LA BÊCHE. — Fac et spera.
LA PIOCHE. — Moi aussi.
LES FLEURS. — Fera-t-il soleil aujourd’hui ?
LE TOURNESOL. — Oui, si je veux.
L’ARROSOIR. — Pardon, si je veux, il pleuvra, j’ôte ma pomme, à torrents.
LE ROSIER. — Oh ! quel vent !
LE TUTEUR. — Je suis là.
LA FRAMBOISE. — Pourquoi les roses ont-elles des épines ? Ça ne se mange pas, une rose.
LA CARPE DU VIVIER. — Bien dit ! C’est parce qu’on me mange que je pique, moi, avec mes arêtes.

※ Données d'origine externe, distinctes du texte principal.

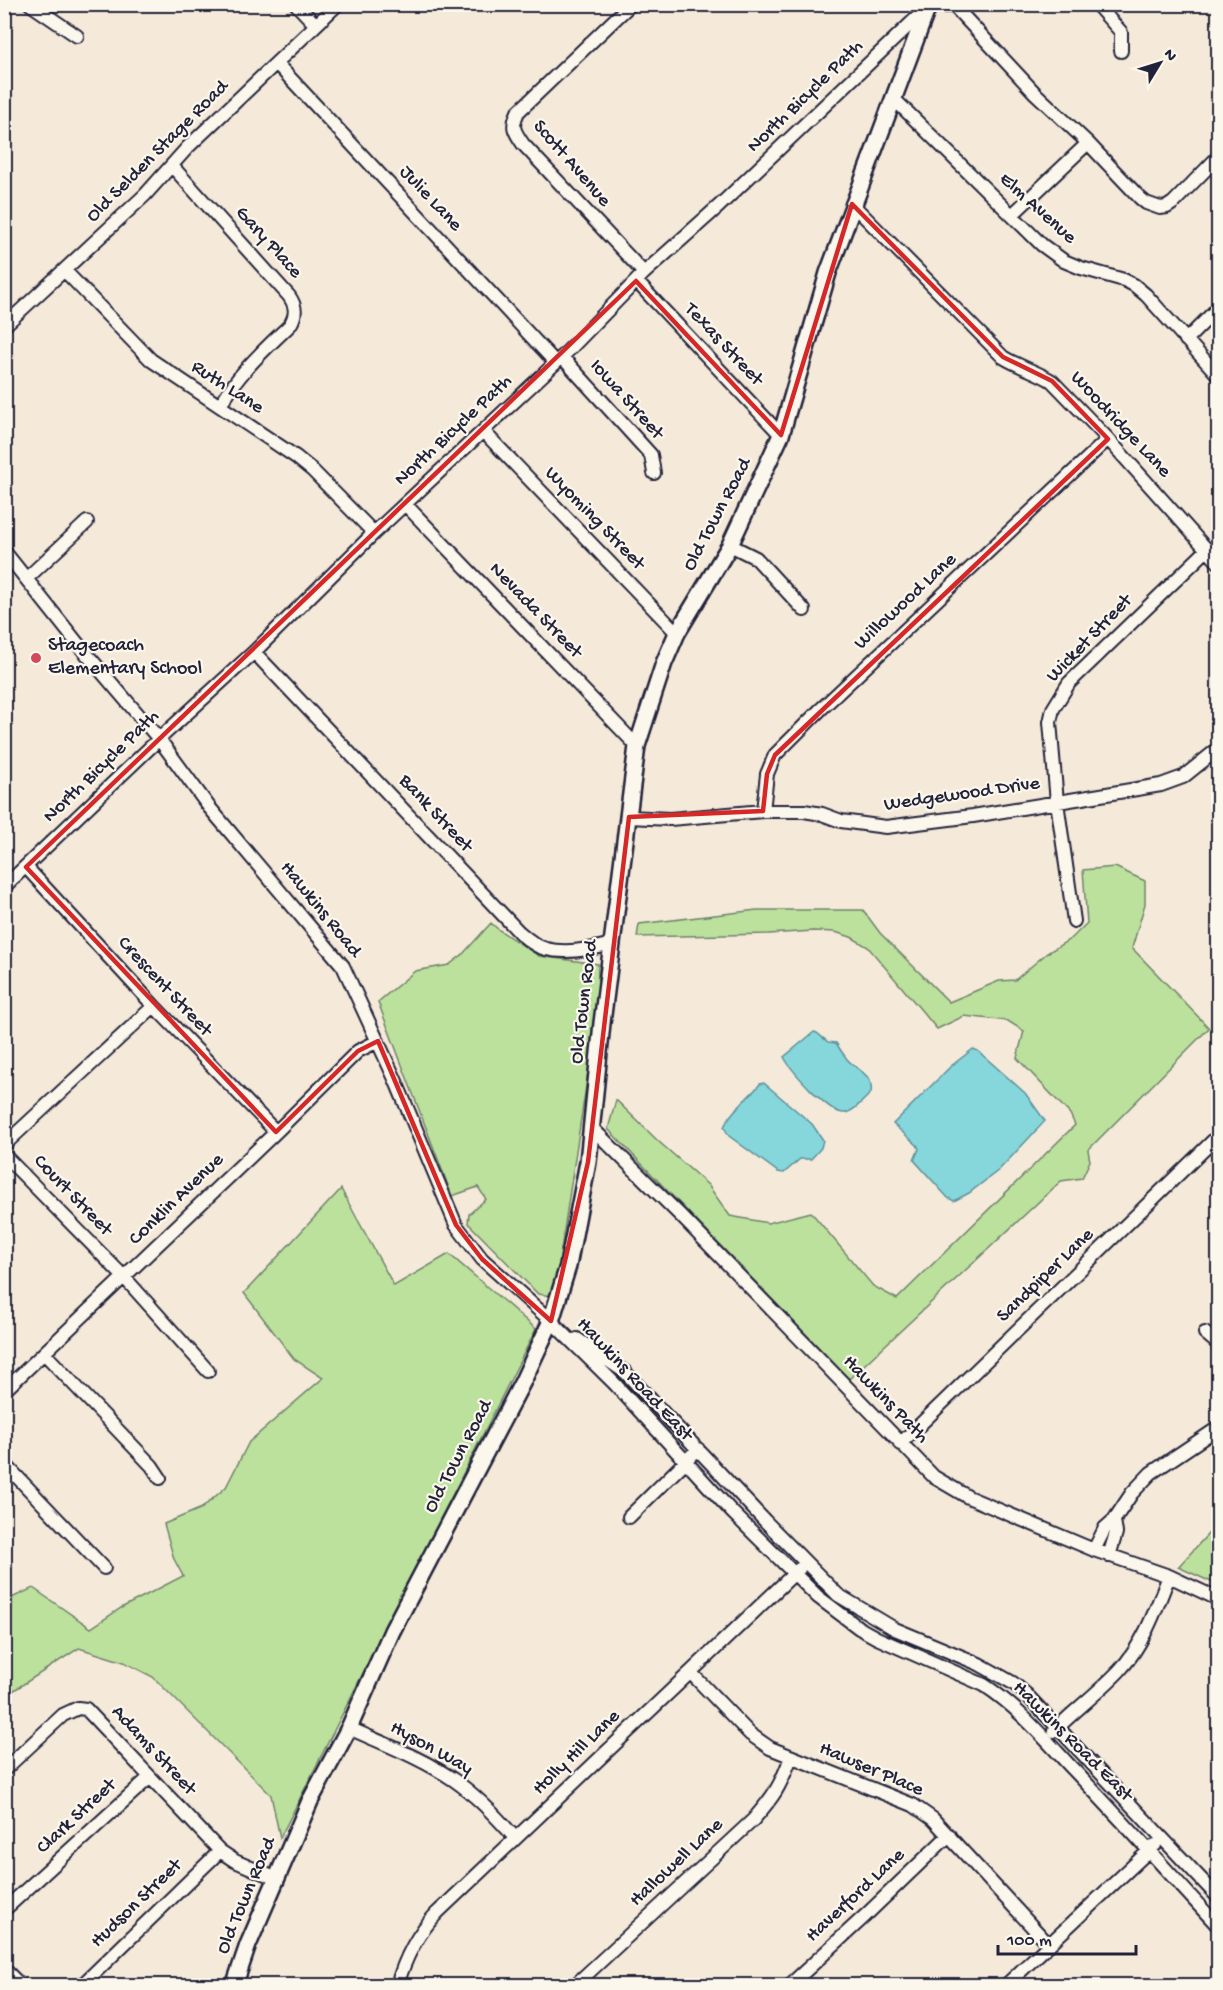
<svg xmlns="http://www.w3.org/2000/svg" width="1223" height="1990" font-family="'Gochi Hand',sans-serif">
  <rect width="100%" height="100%" fill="#f5ead9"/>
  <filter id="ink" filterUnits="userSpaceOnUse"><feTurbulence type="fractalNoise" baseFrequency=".0167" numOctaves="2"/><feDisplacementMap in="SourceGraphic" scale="12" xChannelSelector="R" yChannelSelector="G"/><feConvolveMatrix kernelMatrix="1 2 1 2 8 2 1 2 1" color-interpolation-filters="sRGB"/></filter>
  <g filter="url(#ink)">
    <!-- green -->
    <path fill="#bce19c" stroke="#6f826c" stroke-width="1.5" d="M1115 867 1145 881V904L1132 948 1209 1028 1088 1150 1090 1161 1082 1178 1061 1181 849 1379 608 1129 616 1100 658 1141 708 1185 730 1216 768 1223 811 1212 873 1286 897 1299 1075 1125 1070 1114 1017 1058 1024 1031 1008 1021 964 1016 937 1029 868 947 851 937 835 932 813 931 769 934 637 937 639 924 757 910H863L880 933 949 1002 999 981 1015 980 1047 953 1072 938 1087 923 1083 870Z
      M491 923 499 930 539 956 598 964 597 1014 555 1289 552 1296 538 1294 468 1223 469 1214 486 1199 478 1187 452 1196 378 1002 415 971 449 965 462 955Z
      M341 1189 394 1286 449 1254 536 1329 280 1838 271 1795 153 1677 124 1662 79 1648 5 1696V1601L33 1588 91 1628 121 1608 183 1576 174 1559 164 1524 202 1508 226 1487 249 1442 323 1378 294 1359 244 1293Z
      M1218 1523V1585L1178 1567Z"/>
    <!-- water -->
    <path fill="#85d7db" stroke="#5d8f9b" stroke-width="1.5" d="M814 1032 817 1033 828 1042 836 1043C839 1048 843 1054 847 1059 857 1071 874 1074 871 1093 864 1099 854 1112 845 1113 830 1115 791 1070 784 1057Z
      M973 1049 978 1051 1025 1093 1045 1121 999 1170 969 1193 954 1201 948 1198 914 1160 919 1149 917 1145 893 1124 951 1066Z
      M764 1083 812 1124 823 1140 821 1148 811 1159H800L784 1173 778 1172 729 1136 724 1127C731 1110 749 1098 760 1084Z"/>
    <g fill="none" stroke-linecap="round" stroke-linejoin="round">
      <defs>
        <path id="minor" d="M30 4 77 36
          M296 4 316 25
          M631 4 518 112C511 127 514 131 523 144L644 273
          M1096 4 1121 32V51
          M928 6H954L1035 93 1088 143 1140 198 1146 203 1160 208 1167 207 1173 203 1218 157
          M276 63 555 362
          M893 98 1042 245 1064 261 1081 268 1124 280 1134 285 1146 295 1218 375
          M172 166 289 296C296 306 297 314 290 325 263 351 238 373 220 406
          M852 204 1003 357C1019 367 1036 371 1052 381L1108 439 1218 562
          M1012 215 1088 143
          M64 270 151 360 296 457 312 470 374 533
          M636 281 781 435
          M4 326 145 195 188 147 338 4
          M1186 340 1218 308
          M562 357 651 455 654 473
          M483 431 677 633
          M405 504 637 746
          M730 545 756 558 804 610
          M4 551 78 644 159 739 209 807 343 966 395 1079 456 1225 482 1259 551 1321 614 1383 732 1512 818 1597 859 1628 877 1638 984 1685C1018 1707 1044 1738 1071 1767 1121 1819 1169 1873 1218 1926
          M27 578 87 522
          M254 652 519 932C527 939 536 947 546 949 566 954 593 949 612 944
          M763 811 767 774 775 755 821 709 1108 439
          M629 817 670 819 763 811H804L822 814 841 821 886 827 973 816 1161 785 1183 777 1218 749
          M26 867 154 1006 276 1132
          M4 887 159 739 254 652 374 533 562 357 644 273 719 206 926 9
          M1074 921 1057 802 1050 722 1053 709 1069 683 1208 549
          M592 1128 681 1216 934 1477 968 1497 1094 1550 1169 1576 1218 1599
          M4 1145 154 1006
          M4 1155 124 1277 208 1371
          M1205 1333 1218 1344
          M577 1339 625 1372 765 1521 838 1595 895 1629 979 1664 1013 1683 1026 1694 1218 1897
          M44 1353 152 1466 160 1478
          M4 1391 276 1132 358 1051 378 1041
          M900 1444 1218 1136
          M4 1463 104 1568
          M629 1517 698 1449
          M1094 1550 1105 1528 1114 1520 1132 1493 1151 1473 1218 1428
          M1109 1556 1116 1533 1114 1520
          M691 1673 750 1734 770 1748 913 1805 933 1819 1049 1945
          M349 1728C384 1744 422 1758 454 1780 477 1796 497 1817 515 1838
          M1054 1731C1075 1710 1099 1692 1119 1671 1144 1644 1156 1609 1169 1576
          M4 1770 63 1715 78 1708 86 1709 220 1851 235 1861 277 1879
          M4 1910 150 1777
          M4 1969 21 1986
          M81 1986 220 1851
          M397 1986C405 1957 417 1934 437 1913L799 1569
          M574 1986 753 1820C774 1796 780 1787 791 1757
          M789 1986 866 1915 949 1835
          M1005 1986 1155 1845"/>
        <path id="major" d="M234 1986 248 1945 310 1801 349 1728 392 1631 523 1381 551 1321 568 1266 588 1162 602 1023 637 746 664 663 677 633 730 545 781 435 828 273 929 4"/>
      </defs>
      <!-- minor casing -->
      <use href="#minor" stroke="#22223b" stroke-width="16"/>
      <!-- major casing -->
      <use href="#major" stroke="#22223b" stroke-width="20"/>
      <!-- minor -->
      <use href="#minor" stroke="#fbf7ec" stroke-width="12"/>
      <!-- major -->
      <use href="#major" stroke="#fbf7ec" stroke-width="15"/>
    </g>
  </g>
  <!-- marked area -->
  <path fill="none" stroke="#d62828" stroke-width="4.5" stroke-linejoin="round" d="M852 204 1003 357 1052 381 1108 439 775 755 767 774 763 811 629 817 588 1162 551 1321 482 1259 456 1225 378 1041 358 1051 276 1132 26 867 636 281 781 435Z"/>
  <!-- markers -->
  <circle fill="#d1495b" stroke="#fbf7ec" stroke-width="2" cx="36" cy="658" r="6"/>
  <g text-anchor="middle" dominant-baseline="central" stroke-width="4.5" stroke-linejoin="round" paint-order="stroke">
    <!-- street labels -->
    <g font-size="20" fill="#22223b" stroke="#fbf7ec">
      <text transform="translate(806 97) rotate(-44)">North Bicycle Path</text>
      <text transform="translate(158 152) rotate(-45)">Old Selden Stage Road</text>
      <text transform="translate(571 164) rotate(49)">Scott Avenue</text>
      <text transform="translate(430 199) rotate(47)">Julie Lane</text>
      <text transform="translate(1037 209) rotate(42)">Elm Avenue</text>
      <text transform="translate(268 243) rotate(48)">Gary Place</text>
      <text transform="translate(723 345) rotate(47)">Texas Street</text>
      <text transform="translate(227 388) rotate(33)">Ruth Lane</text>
      <text transform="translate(626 400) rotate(48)">Iowa Street</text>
      <text transform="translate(1120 425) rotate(47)">Woodridge Lane</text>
      <text transform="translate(454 431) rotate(-43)">North Bicycle Path</text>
      <text transform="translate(718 515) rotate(-62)">Old Town Road</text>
      <text transform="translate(594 519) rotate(46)">Wyoming Street</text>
      <text transform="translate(906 602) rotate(-43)">Willowood Lane</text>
      <text transform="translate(535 611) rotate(46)">Nevada Street</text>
      <text transform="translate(1090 639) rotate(-46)">Wicket Street</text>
      <text transform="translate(102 767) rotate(-44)">North Bicycle Path</text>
      <text transform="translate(962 795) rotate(-8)">Wedgewood Drive</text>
      <text transform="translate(435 814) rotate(47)">Bank Street</text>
      <text transform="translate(320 910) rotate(51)">Hawkins Road</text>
      <text transform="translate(164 987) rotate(47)">Crescent Street</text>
      <text transform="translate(585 1002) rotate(-83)">Old Town Road</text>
      <text transform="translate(72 1196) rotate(46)">Court Street</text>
      <text transform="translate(177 1200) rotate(-44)">Conklin Avenue</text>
      <text transform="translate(1046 1276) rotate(-44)">Sandpiper Lane</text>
      <text transform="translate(634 1380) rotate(47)">Hawkins Road East</text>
      <text transform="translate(885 1400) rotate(46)">Hawkins Path</text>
      <text transform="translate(459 1457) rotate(-62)">Old Town Road</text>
      <text transform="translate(1072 1742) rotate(45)">Hawkins Road East</text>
      <text transform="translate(431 1749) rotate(29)">Hyson Way</text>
      <text transform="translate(153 1751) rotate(47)">Adams Street</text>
      <text transform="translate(577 1753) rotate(-44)">Holly Hill Lane</text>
      <text transform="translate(871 1770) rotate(23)">Hawser Place</text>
      <text transform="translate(77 1817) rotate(-43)">Clark Street</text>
      <text transform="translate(677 1863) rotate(-43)">Hallowell Lane</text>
      <text transform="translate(247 1896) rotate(-67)">Old Town Road</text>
      <text transform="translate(856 1896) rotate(-43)">Haverford Lane</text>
      <text transform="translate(137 1904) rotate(-44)">Hudson Street</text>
    </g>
    <!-- poi labels -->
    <g font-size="20" fill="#22223b" stroke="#fbf7ec" text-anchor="start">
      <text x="48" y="646">Stagecoach<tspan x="48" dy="23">Elementary School</tspan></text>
    </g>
  </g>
  <!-- margin -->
  <rect width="1223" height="1990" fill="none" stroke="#fbf7ec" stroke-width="24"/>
  <rect x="12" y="12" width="1199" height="1966" fill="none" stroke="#22223b" stroke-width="2" filter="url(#ink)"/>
  <!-- north arrow -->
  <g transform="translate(1160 63) rotate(52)" stroke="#fbf7ec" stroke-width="4.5" paint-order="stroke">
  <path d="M0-4.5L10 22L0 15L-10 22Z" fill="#22223b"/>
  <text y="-9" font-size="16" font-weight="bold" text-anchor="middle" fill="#22223b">N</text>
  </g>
  <!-- scale -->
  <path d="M998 1945v9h138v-9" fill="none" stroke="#22223b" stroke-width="3"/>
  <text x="1007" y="1945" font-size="18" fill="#22223b" stroke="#fbf7ec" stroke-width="4.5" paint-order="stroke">100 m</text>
</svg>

LE CHARDON. — Oui, mais trop tard.
LA ROSE. — Me trouves-tu belle ?
LE FRELON. — Il faudrait voir les dessous.
LA ROSE. — Entre.
L’ABEILLE. — Du courage ! Tout le monde me dit que je travaille bien. J’espère, à la fin du mois, passer chef de rayon.
LES VIOLETTES. — Nous sommes toutes officiers d’académie.
LES VIOLETTES BLANCHES. — Raison de plus pour être modestes, mes sœurs.
LE POIREAU. — Sans doute. Est-ce que je me vante ?
L’ÉPINARD. — C’est moi qui suis l’oseille.
L’OSEILLE. — Mais non, c’est moi.
L’ÉCHALOTE. — Oh ! que ça sent mauvais.
L’AIL. — Je parie que c’est encore l’œillet.
L’ASPERGE. — Mon petit doigt me dit tout.
LA POMME DE TERRE. — Je crois que je viens de faire mes petits.
LE POMMIER, au Poirier d’en face. — C’est ta poire, ta poire, ta poire... c’est ta poire que je voudrais produire.